Le Conseil régional de l’Est s’est doté, samedi 14 mars 2026, d’un budget de 10 178 767 677 FCFA pour l’exercice 2026, soit plus du double de celui voté l’année précédente. Ce bond significatif a été acté lors de la clôture de la session ordinaire consacrée à l’examen et au vote budgétaire, en présence du gouverneur de la région, Grégoire Mvongo, et du président du Conseil régional, Alphonse Wouamane Mbele.

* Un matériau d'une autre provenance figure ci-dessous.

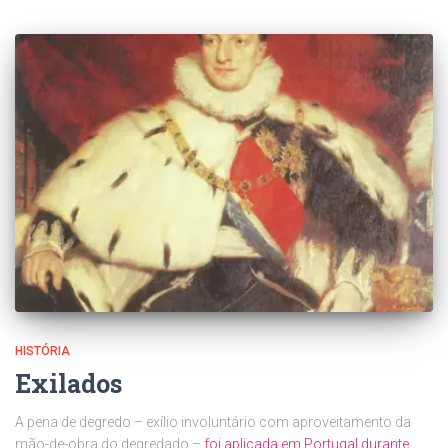
HISTÓRIA
Exilados
A pena de degredo – exílio involuntário com aproveitamento da
mão-de-obra do degredado –
foi aplicada em Portugal durante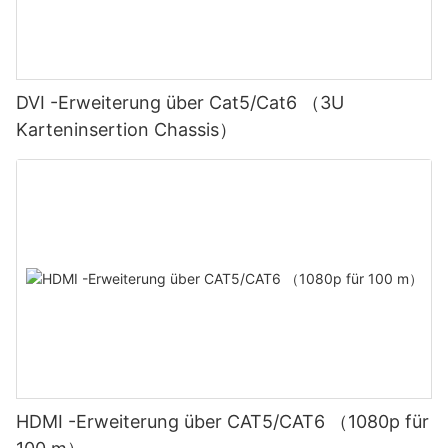
DVI -Erweiterung über Cat5/Cat6 （3U
Karteninsertion Chassis）
HDMI -Erweiterung über CAT5/CAT6 （1080p für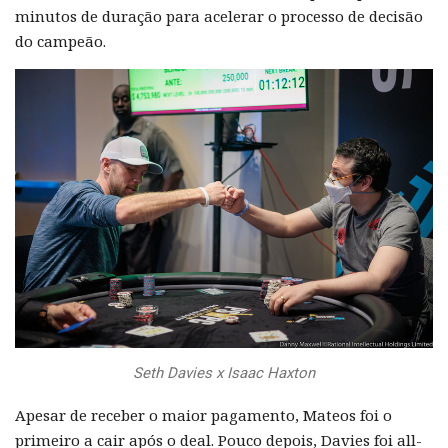
minutos de duração para acelerar o processo de decisão
do campeão.
Seth Davies x Isaac Haxton
Apesar de receber o maior pagamento, Mateos foi o
primeiro a cair após o deal. Pouco depois, Davies foi all-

Le budget se scinde en deux enveloppes distinctes. Quelque 4,53 milliards FCFA seront directement exécutables par le receveur général du Conseil régional, tandis que 5,64 milliards FCFA — constituant le budget annexe — seront gérés par les partenaires institutionnels. En matière d’affectation, 3,34 milliards FCFA sont fléchés vers l’investissement et 1,19 milliard FCFA vers le fonctionnement.
Ce budget agrège plusieurs sources : la dotation générale de décentralisation (3 milliards FCFA), les ressources propres de la collectivité, les transferts de l’État, ainsi que des financements complémentaires issus du Fonds routier et du Programme de gouvernance locale et communautés résilientes (Prolog), conformément au Code général des collectivités territoriales décentralisées.
Plusieurs départements ministériels abondent directement le budget régional. Le ministère des Enseignements secondaires (Minesec) y contribue à hauteur de 744,8 millions FCFA pour la construction et l’équipement d’établissements scolaires. Le ministère des Travaux publics (Mintp) y injecte pour sa part 300 millions FCFA. Le Conseil régional bénéficiera également de l’impôt synthétique minier et de divers appuis institutionnels.
Une feuille de route axée sur le développement
Présentant les grandes lignes du document budgétaire, Alphonse Wouamane Mbele a réaffirmé les axes prioritaires de son mandat : voirie, modernisation, développement durable, éducation et santé. Un cap que ce budget entend matérialiser dans les actes.
Pour rappel, le budget 2025 du Conseil régional de l’Est était équilibré — en recettes et en dépenses — à 4,6 milliards FCFA, dont plus de 3,6 milliards FCFA pour l’investissement et plus d’1 milliard FCFA pour le fonctionnement. Le Minesec y avait contribué à hauteur de 615 millions FCFA, le Mintp à 400 millions FCFA et le ministère de la Santé publique (Minsante) à 600 millions FCFA pour la création d’infrastructures sanitaires conformes à la carte sanitaire nationale.